Quoi qu’il y prétende souvent et de bonne foi, l’orateur ne peut métamorphoser tout seul sa personne en personnage au point de faire oublier sa personne. S’il y prétend, en se concentrant et en respirant profondément avant de rencontrer son public, il restera toujours dans son comportement des expressions de sa personne qui viendront polluer son personnage. Hésitations sur le propos à tenir, exposés d’états d’âme, et tics divers. Toutes ensemble créent un flou dans la forme que l’orateur propose au public, en lui offrant des alternatives d’écoute qui détourne son attention du personnage. Pour des raisons multiples, qui tiennent aujourd’hui à une banalisation des paroles publiques, ce flou est devenu la norme. Personne ne trouve à y redire. Imaginez la même pollution des personnages au théâtre, cela serait insupportable pour le public.
Le comédien, à l’inverse de l’orateur, peut et doit métamorphoser sa personne en personnage seul dans sa loge. Il le peut car le personnage est si différent de sa personne qu’il peut l’objectiver, le voir à l’extérieur de lui pour l’inviter en lui. Il le peut d’autant plus que le texte qu’il va dire lui est étranger, puisqu’écrit par un auteur dramatique, souvent de génie. Il le travaille comme un musicien classique travaille une partition. Ce travail de construction de son personnage une fois réalisé dans sa loge et achevé en coulisse, le public voit entrer en scène une forme pure, un personnage parfaitement crédible, comme s’il venait d’une pièce à côté.
Tout ce travail n’est pas possible à l’orateur, et il l’est d’autant moins qu’il ne dispose pas d’un texte écrit par un auteur. S’il l’écrit lui-même, est-ce sa personne qui l’écrit ou son personnage ? Il ne peut le savoir. Les deux sont trop proches quoi que distincts. Il peut s’y essayer, mais surtout, qu’il conserve un doute sur son texte en entrant en scène. Ce doute est salutaire. Car il permet à l’orateur de s’ouvrir à un autre moyen de construire son personnage. Ce moyen, c’est le public, qui s’offre justement à lui quand il entre en scène.

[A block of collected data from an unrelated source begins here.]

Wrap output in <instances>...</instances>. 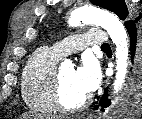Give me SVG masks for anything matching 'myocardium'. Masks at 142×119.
I'll list each match as a JSON object with an SVG mask.
<instances>
[{
    "label": "myocardium",
    "instance_id": "f54148a6",
    "mask_svg": "<svg viewBox=\"0 0 142 119\" xmlns=\"http://www.w3.org/2000/svg\"><path fill=\"white\" fill-rule=\"evenodd\" d=\"M52 100H53L54 108L56 110L63 112V113H74V112L81 111L84 108H86L89 105L91 98L87 96L81 102L73 106H68L64 104L62 100V96H61L60 72H56L53 78V83H52Z\"/></svg>",
    "mask_w": 142,
    "mask_h": 119
}]
</instances>
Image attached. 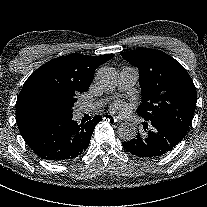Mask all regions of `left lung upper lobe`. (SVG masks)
I'll return each mask as SVG.
<instances>
[{
    "instance_id": "1",
    "label": "left lung upper lobe",
    "mask_w": 207,
    "mask_h": 207,
    "mask_svg": "<svg viewBox=\"0 0 207 207\" xmlns=\"http://www.w3.org/2000/svg\"><path fill=\"white\" fill-rule=\"evenodd\" d=\"M121 56L139 69L143 98L137 114L149 123L168 125L185 136L195 112L197 93L184 67L155 49L123 52Z\"/></svg>"
}]
</instances>
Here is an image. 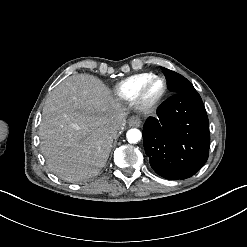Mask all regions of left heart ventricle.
Returning a JSON list of instances; mask_svg holds the SVG:
<instances>
[{
    "label": "left heart ventricle",
    "mask_w": 247,
    "mask_h": 247,
    "mask_svg": "<svg viewBox=\"0 0 247 247\" xmlns=\"http://www.w3.org/2000/svg\"><path fill=\"white\" fill-rule=\"evenodd\" d=\"M163 88H164V84L162 81L154 82L148 87L146 91V98L148 100H152L156 98L163 91Z\"/></svg>",
    "instance_id": "left-heart-ventricle-1"
}]
</instances>
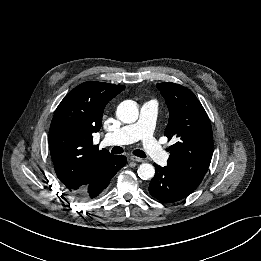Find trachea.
<instances>
[{
	"instance_id": "3493384b",
	"label": "trachea",
	"mask_w": 261,
	"mask_h": 261,
	"mask_svg": "<svg viewBox=\"0 0 261 261\" xmlns=\"http://www.w3.org/2000/svg\"><path fill=\"white\" fill-rule=\"evenodd\" d=\"M112 153L113 154H121L123 153V148H121L120 146H115L113 149H112ZM133 154L137 157H140V158H146V154L145 152H143L142 150H134L133 151Z\"/></svg>"
}]
</instances>
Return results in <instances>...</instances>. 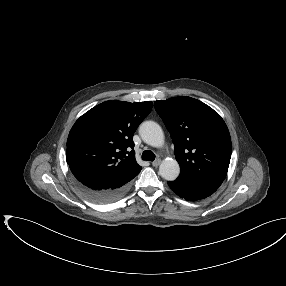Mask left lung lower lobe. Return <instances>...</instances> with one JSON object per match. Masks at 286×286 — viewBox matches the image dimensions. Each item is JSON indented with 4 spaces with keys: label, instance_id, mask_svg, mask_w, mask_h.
Segmentation results:
<instances>
[{
    "label": "left lung lower lobe",
    "instance_id": "obj_1",
    "mask_svg": "<svg viewBox=\"0 0 286 286\" xmlns=\"http://www.w3.org/2000/svg\"><path fill=\"white\" fill-rule=\"evenodd\" d=\"M168 185L179 197L188 201L204 199L218 189L210 184L180 175L175 181H169Z\"/></svg>",
    "mask_w": 286,
    "mask_h": 286
}]
</instances>
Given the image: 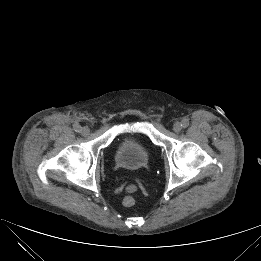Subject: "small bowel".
<instances>
[{"label":"small bowel","instance_id":"c3829d8e","mask_svg":"<svg viewBox=\"0 0 261 261\" xmlns=\"http://www.w3.org/2000/svg\"><path fill=\"white\" fill-rule=\"evenodd\" d=\"M135 190H136V188L132 185L127 187V191L130 192V193L134 192Z\"/></svg>","mask_w":261,"mask_h":261}]
</instances>
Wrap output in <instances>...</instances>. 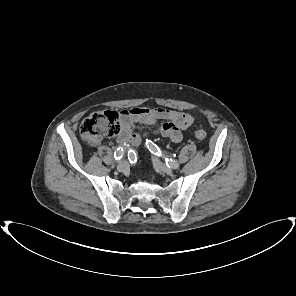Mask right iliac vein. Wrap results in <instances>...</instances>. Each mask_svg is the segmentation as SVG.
Listing matches in <instances>:
<instances>
[{
  "label": "right iliac vein",
  "mask_w": 296,
  "mask_h": 296,
  "mask_svg": "<svg viewBox=\"0 0 296 296\" xmlns=\"http://www.w3.org/2000/svg\"><path fill=\"white\" fill-rule=\"evenodd\" d=\"M127 168H128V163H127V161H121V162H119V164H118V166H117V169H118V171H120V172H124V171H126Z\"/></svg>",
  "instance_id": "obj_1"
}]
</instances>
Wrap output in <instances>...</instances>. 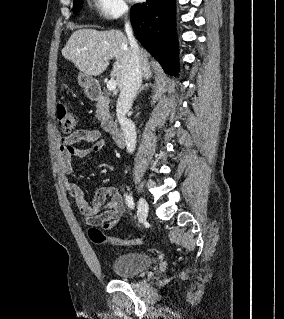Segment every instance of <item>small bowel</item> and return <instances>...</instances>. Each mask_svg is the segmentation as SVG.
Returning <instances> with one entry per match:
<instances>
[{
	"mask_svg": "<svg viewBox=\"0 0 284 319\" xmlns=\"http://www.w3.org/2000/svg\"><path fill=\"white\" fill-rule=\"evenodd\" d=\"M90 143L88 148H79L78 143ZM105 141L100 138L96 129H81L72 134L60 137L61 167L65 175L73 172V158H85L101 152ZM67 187L75 200L76 206L86 223L90 226H101L104 231L117 226L125 211L123 198L114 186L100 187L91 202L86 199L83 190L74 182H67Z\"/></svg>",
	"mask_w": 284,
	"mask_h": 319,
	"instance_id": "c3829d8e",
	"label": "small bowel"
}]
</instances>
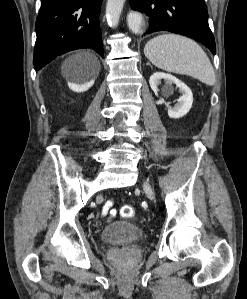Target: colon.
<instances>
[{
  "label": "colon",
  "instance_id": "5ec220e1",
  "mask_svg": "<svg viewBox=\"0 0 247 299\" xmlns=\"http://www.w3.org/2000/svg\"><path fill=\"white\" fill-rule=\"evenodd\" d=\"M121 216L124 218H133L135 215V209L131 205H124L120 210Z\"/></svg>",
  "mask_w": 247,
  "mask_h": 299
}]
</instances>
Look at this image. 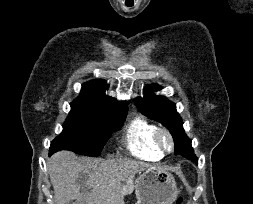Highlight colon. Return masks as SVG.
Here are the masks:
<instances>
[{"label":"colon","mask_w":253,"mask_h":204,"mask_svg":"<svg viewBox=\"0 0 253 204\" xmlns=\"http://www.w3.org/2000/svg\"><path fill=\"white\" fill-rule=\"evenodd\" d=\"M176 204H183V198L179 197L176 201Z\"/></svg>","instance_id":"colon-1"}]
</instances>
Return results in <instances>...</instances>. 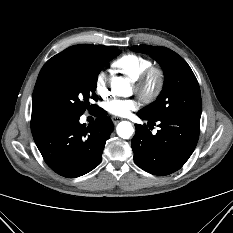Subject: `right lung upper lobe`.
Masks as SVG:
<instances>
[{"label":"right lung upper lobe","mask_w":233,"mask_h":233,"mask_svg":"<svg viewBox=\"0 0 233 233\" xmlns=\"http://www.w3.org/2000/svg\"><path fill=\"white\" fill-rule=\"evenodd\" d=\"M103 46H98V45H91V44H80V45H74V46H71L67 49H65L64 51H62L61 53L55 55L54 57H52L50 60H48L46 62V64H49L50 62L54 61L55 59L65 55V54H68V53H71V52H77V51H94V50H97V49H100L102 48ZM42 117H40L37 112H36V109H35V105H34V102L32 100V119H31V122L32 121H36L38 119H40Z\"/></svg>","instance_id":"right-lung-upper-lobe-1"}]
</instances>
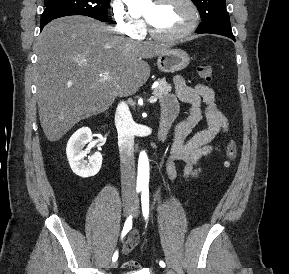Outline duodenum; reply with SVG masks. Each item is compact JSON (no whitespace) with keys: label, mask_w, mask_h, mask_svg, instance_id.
Listing matches in <instances>:
<instances>
[{"label":"duodenum","mask_w":289,"mask_h":274,"mask_svg":"<svg viewBox=\"0 0 289 274\" xmlns=\"http://www.w3.org/2000/svg\"><path fill=\"white\" fill-rule=\"evenodd\" d=\"M175 116H176L175 111H172L169 113H162L161 121H160V125H159V130H158V134H157L158 142H163L166 139L167 134L169 133V130L171 128V125L174 121ZM105 118H106V116H105Z\"/></svg>","instance_id":"410a0bca"}]
</instances>
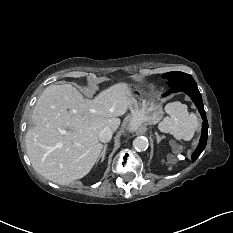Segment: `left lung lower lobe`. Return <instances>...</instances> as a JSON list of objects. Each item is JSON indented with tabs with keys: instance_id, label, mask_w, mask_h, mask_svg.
Segmentation results:
<instances>
[{
	"instance_id": "obj_1",
	"label": "left lung lower lobe",
	"mask_w": 233,
	"mask_h": 233,
	"mask_svg": "<svg viewBox=\"0 0 233 233\" xmlns=\"http://www.w3.org/2000/svg\"><path fill=\"white\" fill-rule=\"evenodd\" d=\"M178 91H183L185 93H187L192 101L195 103V105L197 106L202 119H203V125H202V135L200 138V142L199 145L197 147V149L195 150V152L192 154V160L195 161L199 155L202 153V151L204 150V148L206 147V143H207V130H208V122L206 119V112L204 110V106H203V102H202V97L201 94L197 88L196 82H184V83H180L177 84L173 87H170V89L168 90V92H166L163 96H167L170 93H175Z\"/></svg>"
}]
</instances>
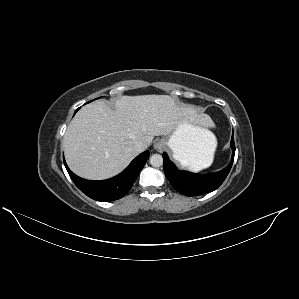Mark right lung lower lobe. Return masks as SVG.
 Returning <instances> with one entry per match:
<instances>
[{"label":"right lung lower lobe","instance_id":"obj_1","mask_svg":"<svg viewBox=\"0 0 299 299\" xmlns=\"http://www.w3.org/2000/svg\"><path fill=\"white\" fill-rule=\"evenodd\" d=\"M149 155V151L143 152L137 156L122 173L103 181H92L80 178L68 168L65 160L64 165L75 185L88 197L97 201H114L128 193L149 158Z\"/></svg>","mask_w":299,"mask_h":299}]
</instances>
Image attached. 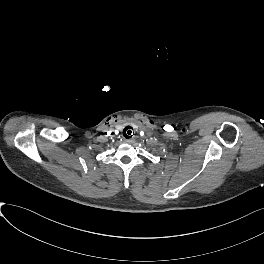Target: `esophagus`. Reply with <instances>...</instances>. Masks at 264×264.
Returning <instances> with one entry per match:
<instances>
[{"label":"esophagus","mask_w":264,"mask_h":264,"mask_svg":"<svg viewBox=\"0 0 264 264\" xmlns=\"http://www.w3.org/2000/svg\"><path fill=\"white\" fill-rule=\"evenodd\" d=\"M125 142H130V140L129 139H126Z\"/></svg>","instance_id":"obj_1"}]
</instances>
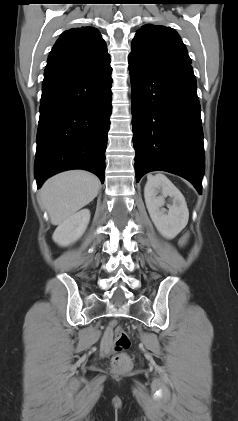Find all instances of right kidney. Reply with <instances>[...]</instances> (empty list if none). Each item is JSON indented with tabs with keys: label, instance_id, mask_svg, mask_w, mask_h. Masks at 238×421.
<instances>
[{
	"label": "right kidney",
	"instance_id": "right-kidney-1",
	"mask_svg": "<svg viewBox=\"0 0 238 421\" xmlns=\"http://www.w3.org/2000/svg\"><path fill=\"white\" fill-rule=\"evenodd\" d=\"M90 221V211L83 209L62 222L53 233V241L66 247L77 241L85 232Z\"/></svg>",
	"mask_w": 238,
	"mask_h": 421
}]
</instances>
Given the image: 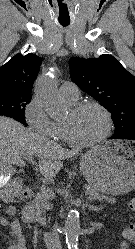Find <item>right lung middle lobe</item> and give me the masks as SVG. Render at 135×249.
<instances>
[{"instance_id":"1","label":"right lung middle lobe","mask_w":135,"mask_h":249,"mask_svg":"<svg viewBox=\"0 0 135 249\" xmlns=\"http://www.w3.org/2000/svg\"><path fill=\"white\" fill-rule=\"evenodd\" d=\"M30 100L31 95L27 94L0 93V115L12 117L27 126L24 110Z\"/></svg>"}]
</instances>
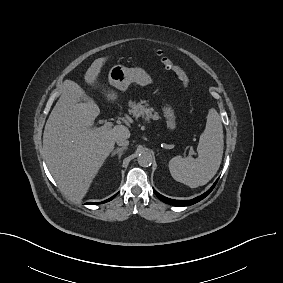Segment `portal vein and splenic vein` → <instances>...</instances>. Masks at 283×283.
<instances>
[{
	"mask_svg": "<svg viewBox=\"0 0 283 283\" xmlns=\"http://www.w3.org/2000/svg\"><path fill=\"white\" fill-rule=\"evenodd\" d=\"M112 126H113L112 122L105 120L103 126L99 127L98 129L99 130H108V129L112 128ZM189 154L190 155L195 154L192 147L190 148Z\"/></svg>",
	"mask_w": 283,
	"mask_h": 283,
	"instance_id": "portal-vein-and-splenic-vein-1",
	"label": "portal vein and splenic vein"
}]
</instances>
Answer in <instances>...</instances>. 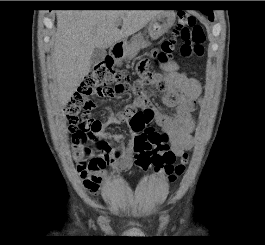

On connaît le mot de Michel Bouquet à Fabrice Lucchini dans sa loge alors qu’il allait entrer en scène : « N’oublie pas que le public est venu jouer avec toi ». Ce rappel est d’autant plus important pour l’orateur, car le public est son seul partenaire, alors que le comédien en a d’autres avec lui sur le plateau. Or, le public de l’orateur joue toujours juste. Qu’il se réjouisse ou fasse la tête à l’idée d’être là pour écouter son manager ou son professeur, il sait toujours qui il va rencontrer. Et par les signes qu’il lui envoie, il le montre bien à l’orateur qui se présente devant lui. Que l’orateur décide donc de s’intéresser du regard à lui avant d’ouvrir la bouche. Cette décision fait aussitôt de son regard une technique, ce qui n’empêche pas son intérêt pour ses élèves ou ses collaborateurs d’être authentique à cet instant. Quelque-chose se passe alors chez l’orateur, qui lui semble incroyable tant qu’il ne l’a pas éprouvé lui-même. Il se sent grandir à la hauteur de sa fonction, au sens propre (son dos s’allonge) et au sens figuré (une certaine sérénité l’envahit). C’est le public qui l’y transporte. Tout seul il n’aurait pas pu. Et quand il commence à parler, c’est sa fonction qui parle. Ce n’est plus lui.
C’est pourquoi nous entraînons par l’exercice nos élèves à passer avec succès ce moment, crucial pour eux et leur public, de l’entrée en scène. Plus tard, sur leur lieu de travail devant leur propre public, ils le passeront encore avec succès comme à l’exercice. Avec l’entraînement il leur deviendra facile et même agréable.
Il est exaltant pour l’orateur de trouver une expression naturelle (certains diront l’authenticité ou la spontanéité), à un tout autre niveau que celui de sa personne. Son métier de professeur ou de manager devient soudain passionnant, pour lui et pour son public. Il accède à ce que nous appelons une éloquence naturelle¹ (il faut encore ajouter la voix). Par la technique, il réveille dans son corps les mécanismes que la nature lui a préparés pour ses paroles publiques. Sans elle, l’éloquence naturelle est impossible.
Nous avons cessé depuis longtemps dans notre école d’opposer technique et spontanéité.
Stéphane André
¹ Stéphane André, Une éloquence naturelle, Dunod, 2023.